The themes of marriage and same-sex relationships in Shakespeare’s The Merchant of Venice warrant the discussion of same-sex marriage. While there is no explicit condoning of same-sex marriage, Arthur L. Little argues that the concept of same-sex relationships is used to challenge the very institution of marriage within the play.
In his essay, “the Rites of Queer Marriage in The Merchant of Venice,” Little deconstructs the motivations behind heterosexual marriage in the context of this Shakespeare comedy. Citing specifically the casket games of Portia’s father, the author argues that the demand of marriage is a way of avoiding death. Specifically, ensuring that one’s children get married and reproduce also ensures that the person lives on through his offspring. In this context, Little describes heterosexual marriage as “the ritualistic rejection of mourning” (218). He emphasizes the importance placed upon transference in marriage: the transfer of a dowry from one family to another, of a name from parent to child, of wealth and land from generation to generation. All of these transactions legitimize and necessitate the institution of heterosexual marriage as an indistinguishable part of society and life, and it is through these processes that a man, or father, can “live on” in society even after death.
In the world of The Merchant of Venice, reaching immortality via the marriage (and subsequent procreation) of one’s children appears to be the ultimate goal. Little calls attention to the fact that this goal requires the acceptance of one’s inevitable death. Thus, in a way, by functioning within the societal institution of heterosexual marriage, one is focusing entirely on the future after s/he is dead. This is not the case for the relationship of Antonio and Bassanio, however. Little argues that this relationship “takes on heterosexual marriage at its most sacrosanct sites and proceeds to outstrip each of them” (221). Because a same-sex relationship does not result in the transference of wealth or the continuation of a lineage, the societally established motivations for marriage cannot apply.
Of course, at this time, the very concept of same-sex marriage is socially unheard of.

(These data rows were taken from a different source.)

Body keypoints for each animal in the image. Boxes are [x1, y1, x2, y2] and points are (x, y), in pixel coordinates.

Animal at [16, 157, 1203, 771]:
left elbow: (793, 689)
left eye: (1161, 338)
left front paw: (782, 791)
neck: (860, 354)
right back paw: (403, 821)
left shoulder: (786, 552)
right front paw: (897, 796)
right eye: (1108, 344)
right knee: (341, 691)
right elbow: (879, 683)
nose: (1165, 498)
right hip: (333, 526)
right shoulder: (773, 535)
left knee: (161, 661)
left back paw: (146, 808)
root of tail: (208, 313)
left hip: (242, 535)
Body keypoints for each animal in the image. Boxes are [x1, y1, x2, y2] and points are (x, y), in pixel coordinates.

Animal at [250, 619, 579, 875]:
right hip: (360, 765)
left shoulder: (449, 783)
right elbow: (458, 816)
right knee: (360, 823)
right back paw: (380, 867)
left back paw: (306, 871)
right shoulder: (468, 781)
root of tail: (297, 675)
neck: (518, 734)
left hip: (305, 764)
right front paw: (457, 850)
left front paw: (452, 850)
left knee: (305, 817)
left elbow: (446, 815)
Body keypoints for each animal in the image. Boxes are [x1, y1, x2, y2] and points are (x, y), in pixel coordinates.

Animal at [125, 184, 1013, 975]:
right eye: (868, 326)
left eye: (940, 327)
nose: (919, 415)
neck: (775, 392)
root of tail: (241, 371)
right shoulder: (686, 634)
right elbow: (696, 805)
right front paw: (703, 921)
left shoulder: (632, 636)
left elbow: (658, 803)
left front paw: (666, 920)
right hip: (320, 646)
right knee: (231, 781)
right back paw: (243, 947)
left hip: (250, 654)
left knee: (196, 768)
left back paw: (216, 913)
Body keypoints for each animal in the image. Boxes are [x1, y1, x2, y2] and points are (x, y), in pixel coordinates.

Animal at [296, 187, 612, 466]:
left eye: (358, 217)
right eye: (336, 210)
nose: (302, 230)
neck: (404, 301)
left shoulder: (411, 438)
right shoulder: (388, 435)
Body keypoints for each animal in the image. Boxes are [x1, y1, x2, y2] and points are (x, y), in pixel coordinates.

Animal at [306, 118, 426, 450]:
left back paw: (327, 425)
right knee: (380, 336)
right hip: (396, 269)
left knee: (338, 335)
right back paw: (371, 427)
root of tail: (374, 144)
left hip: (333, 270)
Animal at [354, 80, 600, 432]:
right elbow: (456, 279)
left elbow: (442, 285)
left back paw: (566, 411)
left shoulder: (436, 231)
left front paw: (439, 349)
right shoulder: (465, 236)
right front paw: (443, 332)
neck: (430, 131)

Nevertheless, Little emphasizes that Antonio and Bassanio challenge the societal ties of marriage even without their relationship necessarily being romantic or sexual. He discusses the importance of friendship within the society of The Merchant of Venice, equating it to the establishment of kinship that was “not entered into lightly,” not unlike the process of a marriage creating a kinship (221). Though both relationships share a similar level of importance, (heterosexual) marriage was still considered a very public affair. Contrarily, Little argues, the explicit establishment of a (same-sex) friendship was “personal and private” (221). As such, same-sex relationships, as demonstrated by Antonio and Bassanio, effectively separated a marriage-type relationship from the societal institution.
This separation challenges the very idea of marriage, which initially could not exist without societal structures in place. However, this does not change the fact that heterosexual marriage is still the only marriage, which evokes Antonio’s sadness. As Little points out, Antonio recognizes that he “must play a part / And [his] a sad one” (1.1.78-79). Through this lens, Antonio’s sad role is not only an expression of personal mourning for a societally unobtainable relationship, but a challenge to the “rejection of mourning” that is heterosexual marriage.
Little, Arthur L. “The Rites of Queer Marriage in The Merchant of Venice.”Shakesqueer. Ed. Madhavi Menon. Durham, NC: Duke University Press, 2011. 216-224. Print.